Mumbai: Aditya Birla Capital and US-based alternative assets investor Varde Partners have announced a joint venture to invest in distressed assets in India. In an interview, Ajay Srinivasan, chief executive officer of Aditya Birla Capital, discusses the strategy for the joint venture. Edited excerpts:

The distressed space has seen the entry of several new entrants. How will the joint venture differentiate itself from the rest?

Aditya Birla group brings years of operational expertise across sectors which we will leverage to potentially turn around distressed situations. However, as a strategy, we will not look at very large deals such as those in Reserve Bank of India’s initial list of 12 cases referred to National Company Law Tribunal (NCLT). Our strategy will be to focus on the mid-market space where we see lot of value. We are expecting a lot of attractive opportunities to come up.

In terms of deal focus, would you only look at control transactions?

We are open to all kind of strategies including minority investments.

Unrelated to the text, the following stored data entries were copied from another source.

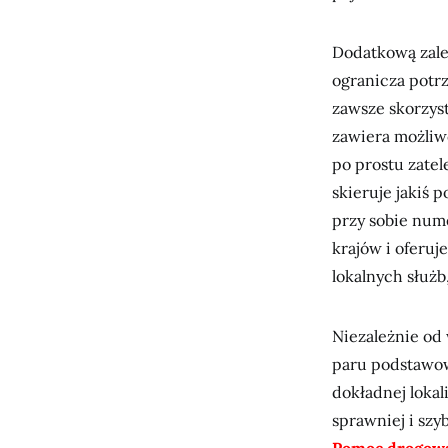
Dodatkową zalet
ogranicza potrz
zawsze skorzyst
zawiera możliw
po prostu zatel
skieruje jakiś 
przy sobie num
krajów i oferu
lokalnych służb
Niezależnie od
paru podstawow
dokładnej lokal
sprawniej i szy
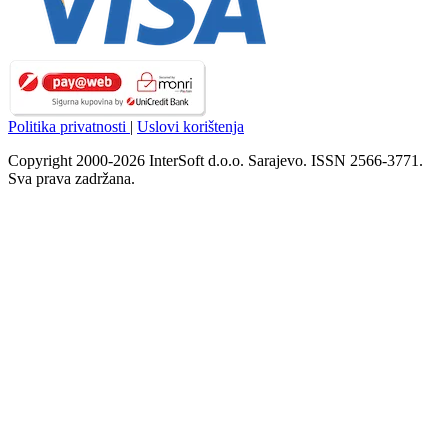
Politika privatnosti
|
Uslovi korištenja
Copyright 2000-2026 InterSoft d.o.o. Sarajevo. ISSN 2566-3771.
Sva prava zadržana.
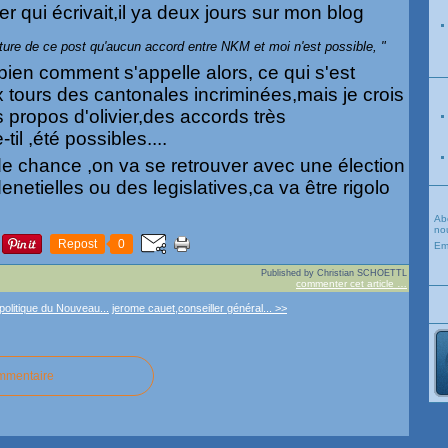
er qui écrivait,il ya deux jours sur mon blog
ecture de ce post qu'aucun accord entre NKM et moi n'est possible, "
bien comment s'appelle alors, ce qui s'est
x tours des cantonales incriminées,mais je crois
 propos d'olivier,des accords très
il ,été possibles....
e chance ,on va se retrouver avec une élection
enetielles ou des legislatives,ca va être rigolo
Ab
nou
Repost
0
Em
Published by Christian SCHOETTL
commenter cet article
…
politique du Nouveau...
jerome cauet,conseiller général... >>
ommentaire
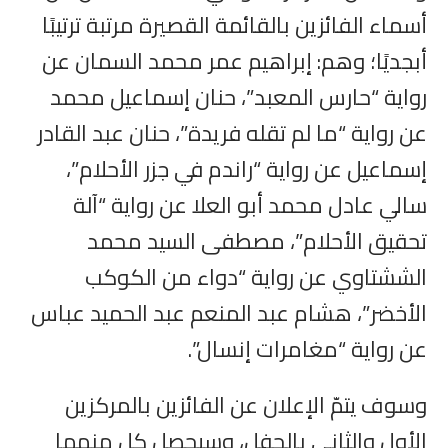
أسماء الفائزين بالقائمة القصيرة مرتبة ترتيبًا
أبجديًا؛ وهم: إبراهيم عمر محمد السمان عن
رواية “حارس المعبد”، حنان إسماعيل محمد
عن رواية “ما لم تقله فريدة”، حنان عبد القادر
إسماعيل عن رواية “راندم في جزر الأحلام”،
سالي عادل محمد أبو العلا عن رواية “آلة
تحقيق الأحلام”، مصطفى السيد محمد
الششتاوي عن رواية “دواء من الكوكب
الأخضر”، هشام عبد المنعم عبد الحميد عباس
عن رواية “مغامرات إنسال”.
وسوف يتمّ الإعلان عن الفائزين بالمركزين
الأول والثاني بالحفل، وسيحصل كل منهما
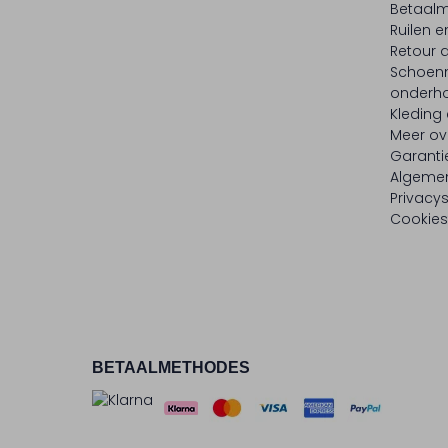
Betaalm
Ruilen e
Retour
Schoen
onderh
Kleding
Meer ov
Garanti
Algeme
Privacy
Cookies
BETAALMETHODES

The strategy will change on a case-to-case basis. But broadly, we will look at assets where we think we can effect operational turnaround by imparting the group’s expertise in managing complex situations. We will not look at opportunities merely from the financial re-engineering perspective.

What will be the total allocation for such deals?

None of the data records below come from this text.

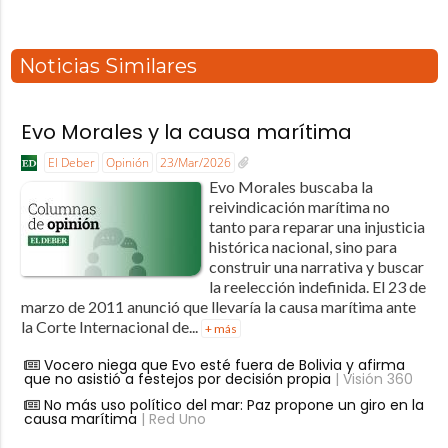
Noticias Similares
Evo Morales y la causa marítima
El Deber
Opinión
23/Mar/2026
Evo Morales buscaba la
reivindicación marítima no
tanto para reparar una injusticia
histórica nacional, sino para
construir una narrativa y buscar
la reelección indefinida. El 23 de
marzo de 2011 anunció que llevaría la causa marítima ante
la Corte Internacional de...
+ más
Vocero niega que Evo esté fuera de Bolivia y afirma
que no asistió a festejos por decisión propia
| Visión 360
No más uso político del mar: Paz propone un giro en la
causa marítima
| Red Uno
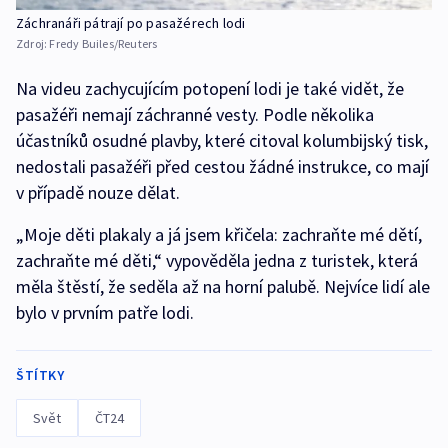
Záchranáři pátrají po pasažérech lodi
Zdroj:
Fredy Builes/Reuters
Na videu zachycujícím potopení lodi je také vidět, že
pasažéři nemají záchranné vesty. Podle několika
účastníků osudné plavby, které citoval kolumbijský tisk,
nedostali pasažéři před cestou žádné instrukce, co mají
v případě nouze dělat.
„Moje děti plakaly a já jsem křičela: zachraňte mé dětí,
zachraňte mé děti,“ vypověděla jedna z turistek, která
měla štěstí, že seděla až na horní palubě. Nejvíce lidí ale
bylo v prvním patře lodi.
ŠTÍTKY
Svět
ČT24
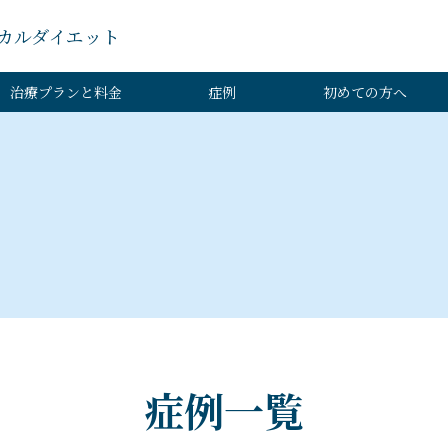
カルダイエット
治療プランと料金
症例
初めての方へ
症例一覧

There is no defined limit on investments per se. The minimum stipulation is 100 crore to capitalize the asset reconstruction company which we have. Beyond that, we will keep evaluating capital requirements as opportunities come to us.

All I can say is that there is no dearth of capital.

Varde Partners have already invested close to $500 million in India. Both ABCL and Varde are fully committed to investing in the joint venture to optimum.

Beyond NCLT, what will be your strategy ?

As announced already, there are two components of the joint venture. First is of course the ARC business, where both ABCL and Varde will own 50% stake each. The other part is of the Alternative Investment Fund (AIF) which is being set up.

The AIF will pursue a multi-pronged strategy which will include debt, mezzanine debt and equity. We believe that there are many opportunities in distressed space where the underlying business still have a lot of value, but the company may be facing external headwinds and may not have access to more traditional sources of capital.